Meskipun terdapat ketrbatasan pada penelitian ini, temuan penelitian ini dapat
memengaruhi pengambilan keputusan klinis. Kami percaya bahwa hasil penelitian kami akan
membantu para profesional kesehatan dan administrator yang bekerja di fasilitas rehabilitasi
akut untuk lebih memahami prediktor gangguan kognitif dan gangguan pada pasien trauma
dengan cedera otak . Ini juga akan membantu mengatur dan merencanakan layanan awal
(misalnya rehabilitasi kognitif, pengawasan, tindak lanju) untuk memberi tahu pasien
mengenai prognosis neuropsikologis.
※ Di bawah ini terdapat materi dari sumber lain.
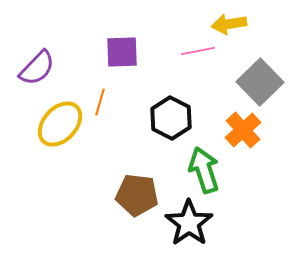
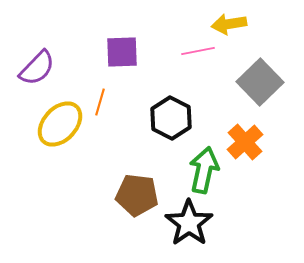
orange cross: moved 2 px right, 12 px down
green arrow: rotated 30 degrees clockwise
Misalnya estimasi defisit kognitif yang terjadi pasca
trauma, berdasarkan prediksi awal seperti panjang PTA, dapat membantu tim perawatan
mengembangkan pengembangan rencana rehabilitasi awal yang terstruktur dalam intensitas
dan kompleksitas. Apalagi dengan temuan kami, kami sarankan menggunakan hasil pada
GOAT instrumen bukan skor GCS untuk memprediksi hasil akut. Dalam syarat prediksi akut
defisit perilaku awal, temuan kami mungkin penting dari sudut pandang klinis karena
intervensi khusus biasanya diperlukan. Intervensi ini dmencakup konsultasi psikiatrik,
penggunaan kamar terisolasi dan aman dengan stimulasi tingkat rendah, perawatan medis
dan keperawatan yag khusus, dan penggunaan orientasi sistematis program-program seperti
the North Star Program. Mengetahui probabilitas defisit perilaku akan memungkinkan dokter
untuk berurusan dengan keluarga pasien untuk memberi tahu mereka mengenai kemungkinan
gejala sisa dalam domain ini.

Kesimpulannya, penelitian ini mengisi celah pada literatur mengenai hasil prilaku dan
dan kognitif pada pasien trauma dengan cedera otak. Pada akhirnya, penelitian lebih lanjut
diperlukan agar dapat menjelaskan keterbatasan pada penelitian ini dan untuk lebih
memahami hasil perilaku dan kognitif akut pada pasien.